The grade-1 multi-vectors V of the conformal GA can be used to represent conformal points, dual planes, and dual spheres. Let an arbitrary 1-vector be given by
\quad V = \alpha_1\, e_1 +\alpha_2\, e_2 +\alpha_3\, e_3 +\alpha_o\, n_0 +\alpha_\infty\, n_\infty
then the basis elements of the geometric objects are:
\quad \text{point: } n_0, e_1, e_2, e_3, n_\infty, \;\; \text{point is 'normalized' when } \alpha_o =1
\quad \text{dual plane: } e_1, e_2, e_3, n_\infty, \;\; \text{i.e., }\alpha_o = 0
\quad \text{dual sphere: } n_0, e_1, e_2, e_3, n_\infty
\quad \text{Euclid. vector: } e_1, e_2, e_3,\,\, \alpha_o = \alpha_\infty = 0
We know that the point and sphere are related (a point being a zero radius sphere). We can also account for ‘imaginary’ spheres when the radius is negative. However these do not exhaust this subspace of possible 1-vectors. For example, if
\quad V = \alpha_1\, e_1 +\alpha_2\, e_2 +\alpha_3\, e_3 +\alpha_o\, n_0,\, \text{ i.e., }\alpha_\infty=0
Is there a geometric interpretation of such vectors? And does this now close the grade-1 subspace, meaning any 1-vector has to be one of these now four objects?

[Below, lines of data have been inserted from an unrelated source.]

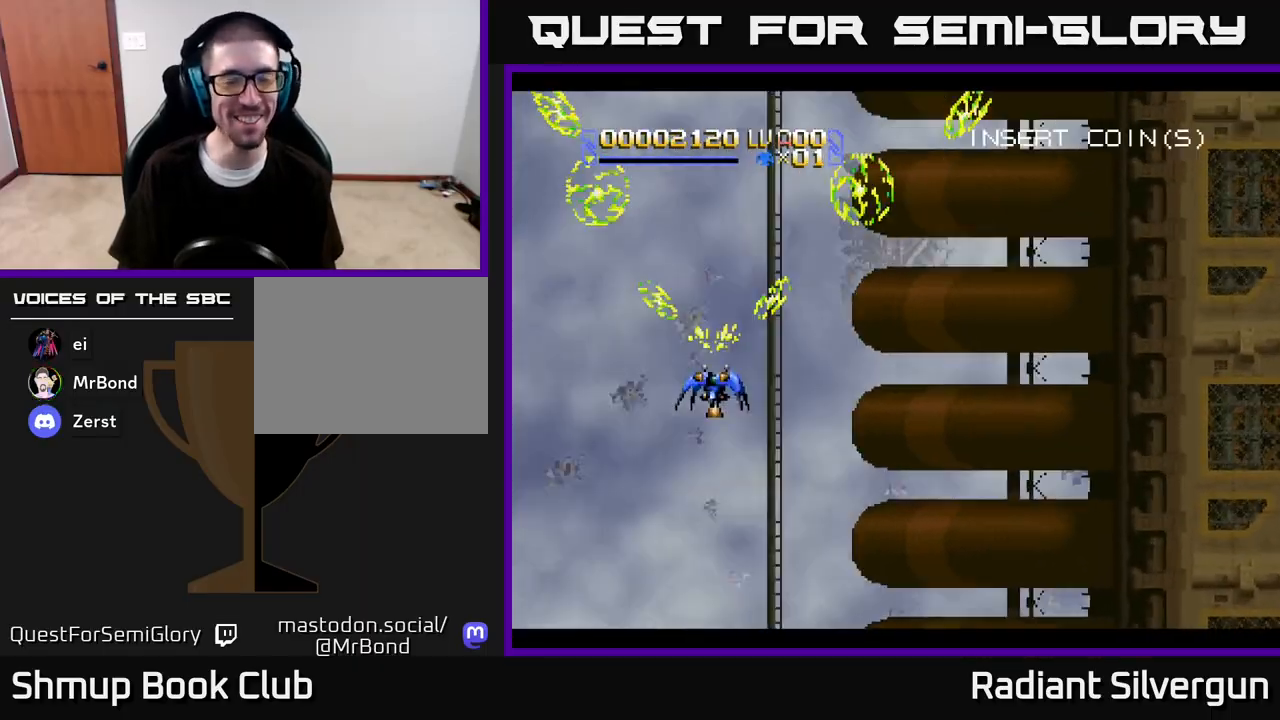
{"buttons": ["X", "DPAD_UP"], "left_stick": "center", "right_stick": "center", "events": [[133, "DPAD_DOWN", "up"], [167, "DPAD_UP", "down"], [183, "DPAD_RIGHT", "up"], [267, "DPAD_LEFT", "down"], [500, "DPAD_LEFT", "up"]]}
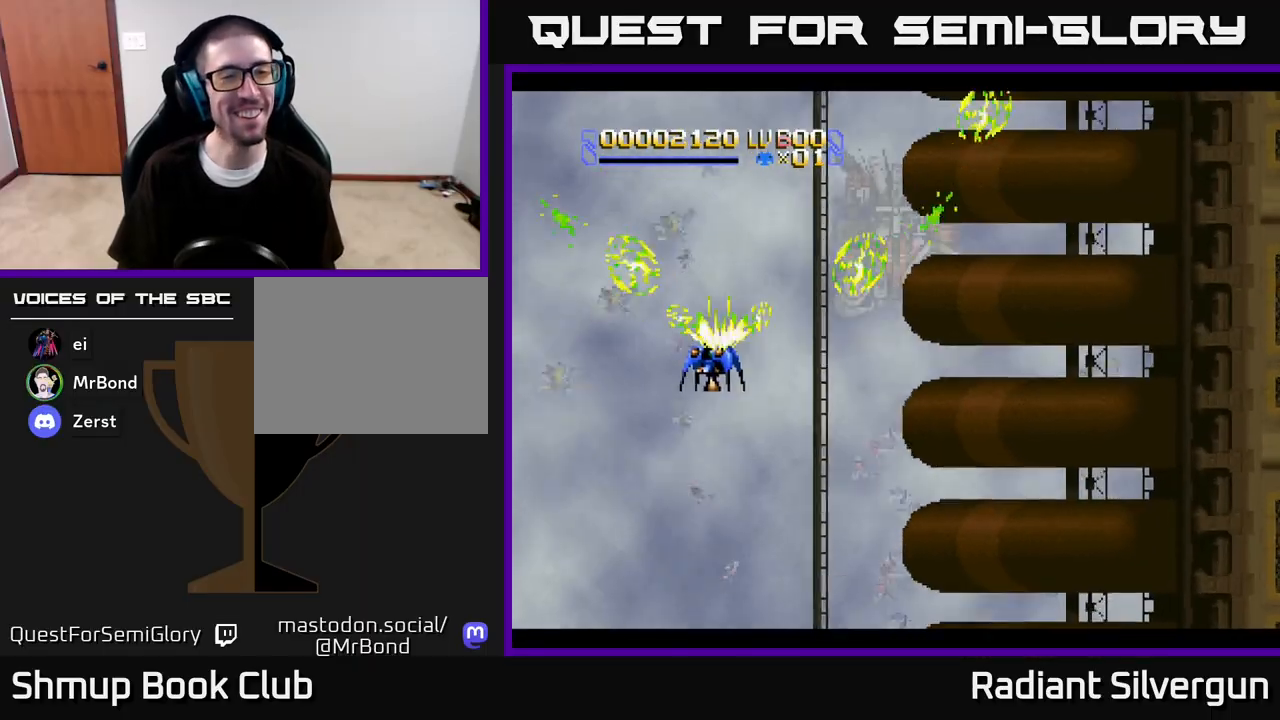
{"buttons": ["X", "DPAD_DOWN", "DPAD_RIGHT"], "left_stick": "center", "right_stick": "center", "events": [[267, "DPAD_LEFT", "down"], [383, "DPAD_UP", "up"], [400, "DPAD_DOWN", "down"], [400, "DPAD_LEFT", "up"], [483, "DPAD_RIGHT", "down"]]}
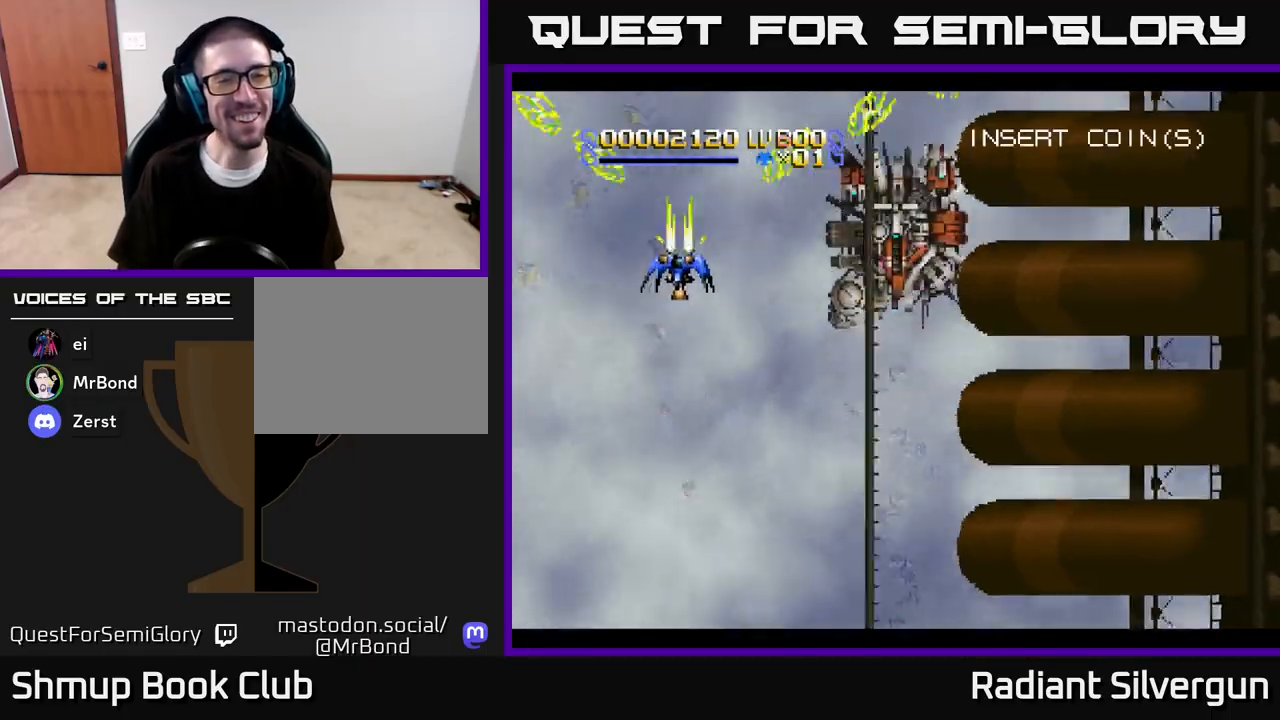
{"buttons": ["X", "DPAD_RIGHT"], "left_stick": "center", "right_stick": "center", "events": [[467, "DPAD_DOWN", "up"]]}
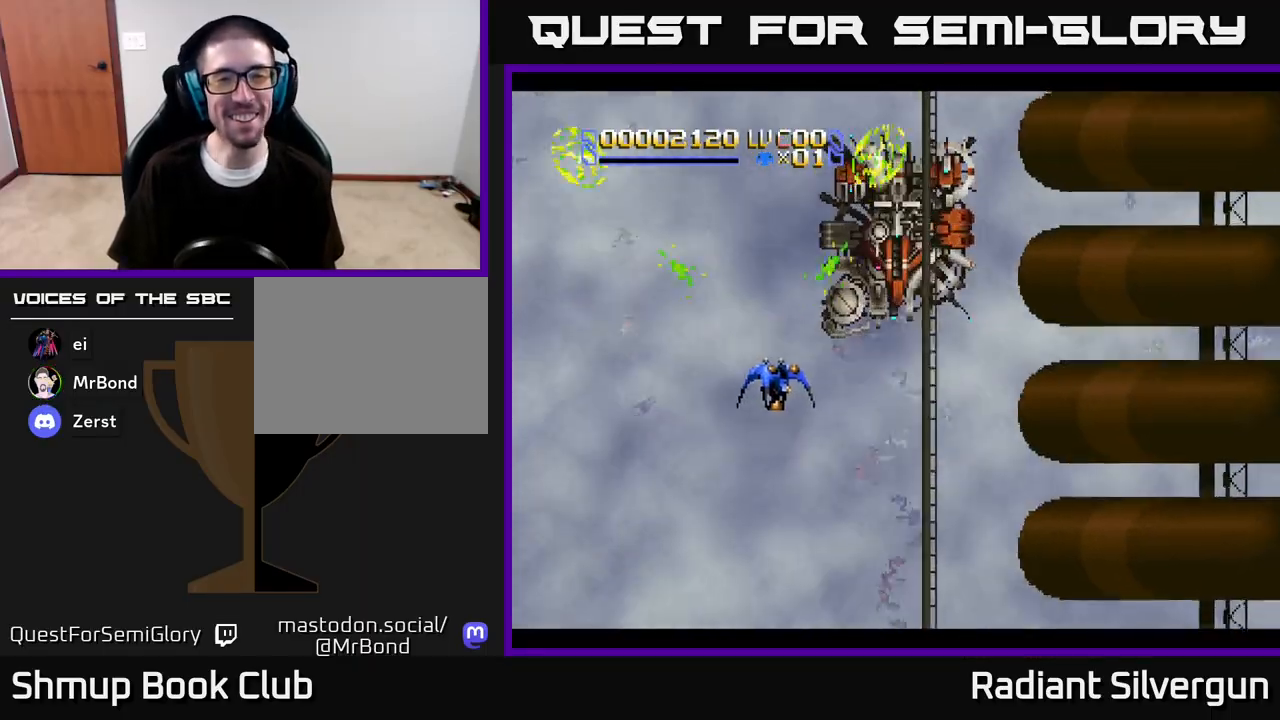
{"buttons": ["X", "DPAD_UP"], "left_stick": "center", "right_stick": "center", "events": [[417, "DPAD_UP", "down"], [467, "DPAD_RIGHT", "up"]]}
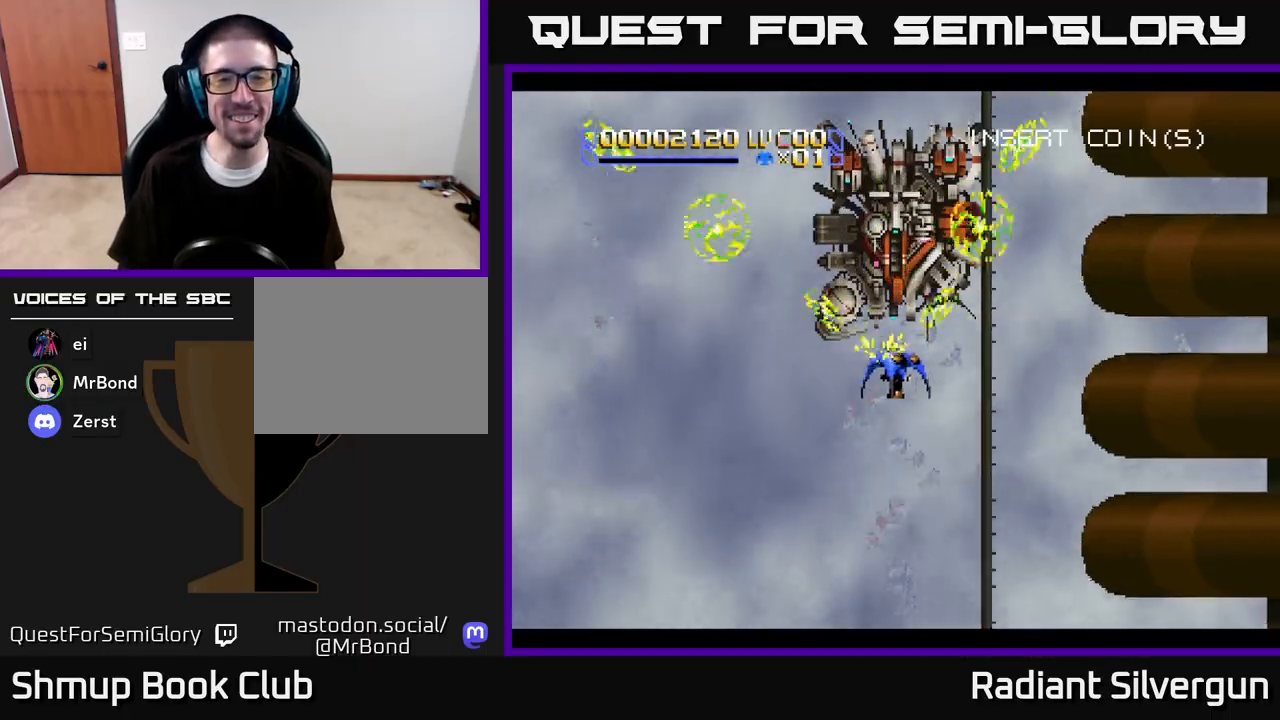
{"buttons": ["X"], "left_stick": "center", "right_stick": "center", "events": [[50, "DPAD_UP", "up"]]}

My motivation is to build code that quickly determines what kind of geometric object any 1-vector is, and provide numerically meaningful thresholds between the various objects. E.g., a sphere who’s radius is less than a multiple of machine precision will be ‘rounded’ to a conformal point.